Maybe Make It Harder?

One of the more interesting recent discussions our team had was about our ridiculously cute and resoundingly fierce children’s clothing company Rylee + Cru and the fact that its Memorial Day Sale sales were down almost 20% year-over-year. Because on its face, that seems like a bad fact. 

But context matters, and the context is that total sales year-to-date were up almost 30% year-over-year at the time and that traffic to the site for the sale was plus 25%. So what happened is that the brand had so much interest and the company had been so successful selling through the inventory it ordered at full price, that it didn’t have nearly as much inventory remaining in stock to feed the Memorial Day Sale.

Is this good or bad?

On the one hand, the company absolutely left money on the table this year because it’s clear that if it had ordered more inventory, it would have had higher sales. So, that’s bad.

Also, we heard from customers trying to order out of stock items that they were frustrated. That’s also bad. 

But scarcity is a spectacular driver of long-term value and it may be the case that next year, shoppers who missed out on items they wanted waiting for the sale will shop sooner and at full price. That’s good.

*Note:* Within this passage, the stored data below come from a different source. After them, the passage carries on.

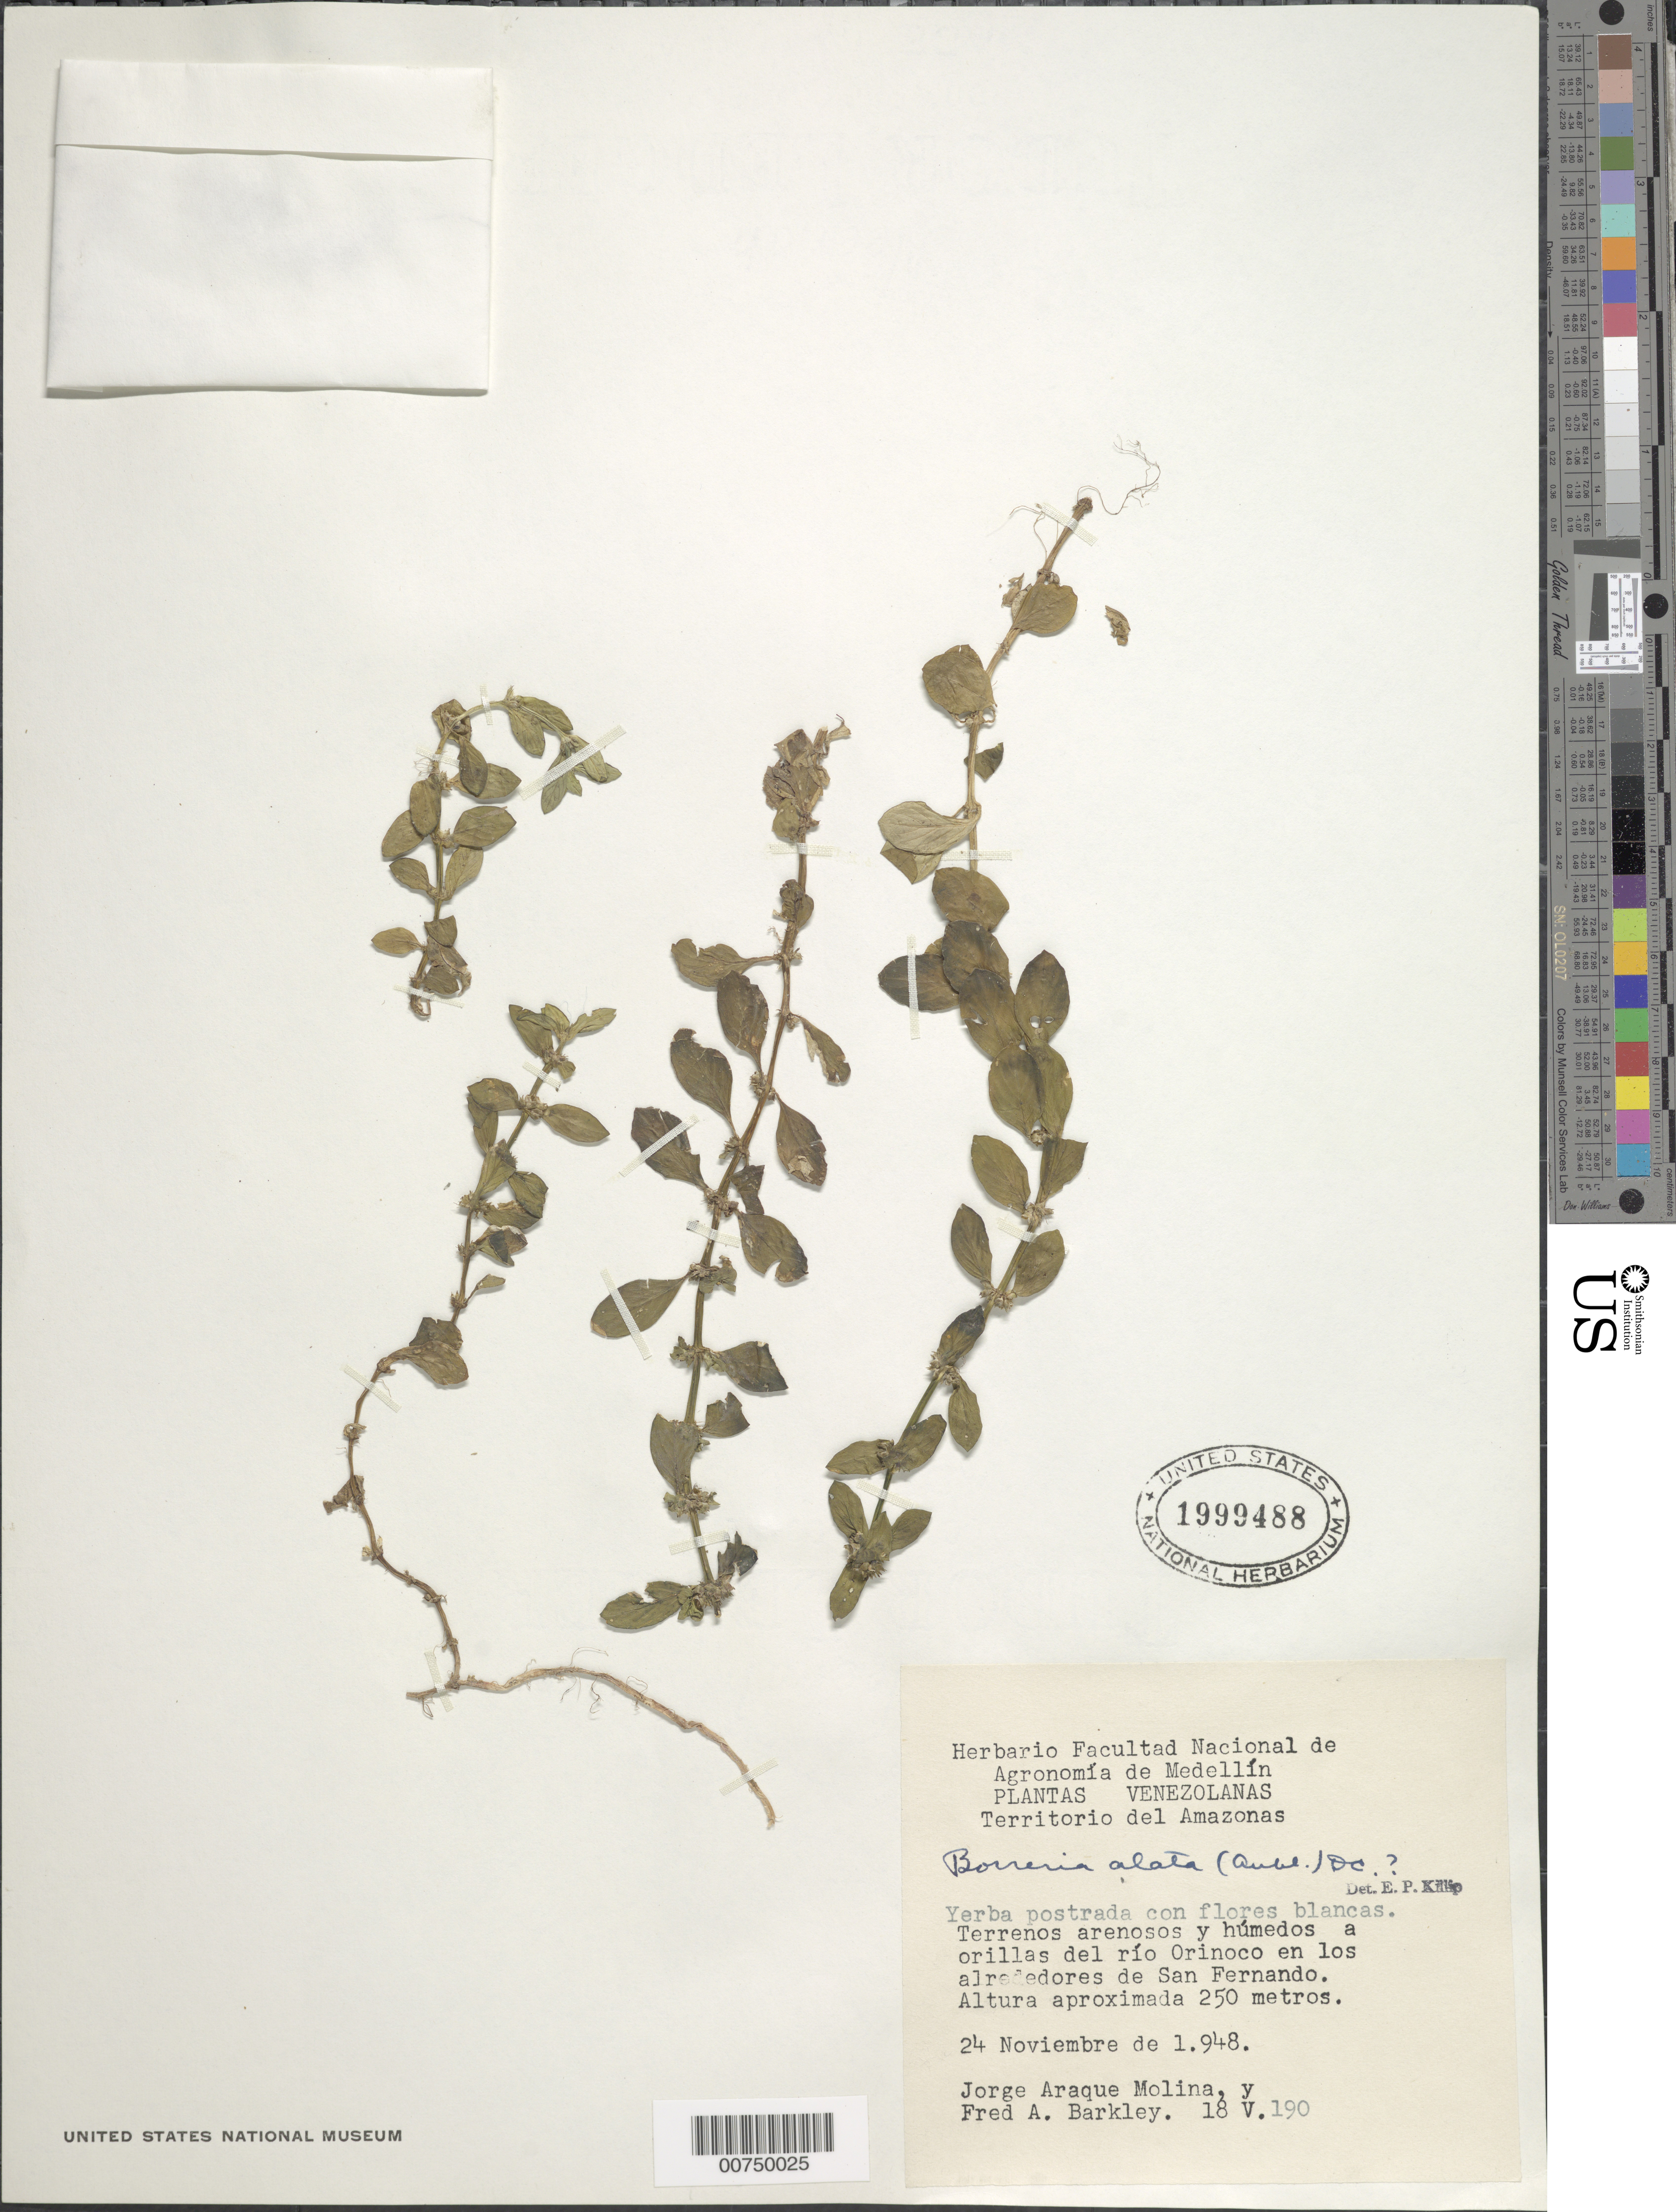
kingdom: Plantae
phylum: Tracheophyta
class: Magnoliopsida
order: Gentianales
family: Rubiaceae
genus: Borreria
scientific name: Borreria alata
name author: (Aubl.) DC.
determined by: Killip, Ellsworth P.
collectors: J. A. Molina & F. A. Barkley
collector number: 18v 190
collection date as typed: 24-Nov-48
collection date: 1948-11-24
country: Venezuela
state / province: Amazonas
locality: Río Orinoco en los alrededores de San Fernando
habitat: Terrenos arenosos y humedos a orillas del río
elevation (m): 250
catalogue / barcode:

What’s also good is the working capital efficiency of not being left with a bunch of overstock at the end of the season that might need to be thrown away or marked down – tactics that can drive top and bottom line growth but be negative to cash flow and the brand

In other words, sometimes it’s better for a business to make things a little harder on its customers.

I am reminded here of Trader Joe’s and the fact that it does not offer online shopping or even curbside pick-up. Because if you want your shishito crisps and cacio e pepe puffs, you are going to need to go to the store and go inside. 

Why does Trader Joe’s do this despite definitely leaving money on the table?

I suspect because it’s highly efficient. Not only is it less expensive to a business to have the customer handle logistics than to do it for them, but it’s well known that shoppers on impulse are much more profitable than shoppers with a list (and TJ’s gives one a lot of chances to be impulsive). Further, if you’ve ever been to a Chipotle where they were sold out of guacamole if you stood in line, but could get it if you placed an order online from inside the store (because they fulfill the orders from two different food bars), then you know that it’s apparently difficult (and incredibly frustrating to the customer) to keep track of in-stock positions at a micro level and that that can really piss people off. If you don’t even let people order online, then this makes that a non-issue.

So what was interesting about our discussion about Rylee + Cru was talking through how we might think about ordering inventory in the future, calibrating and optimizing between these extremes. Because while I appreciate not wanting to leave money on the table, maybe also make it harder?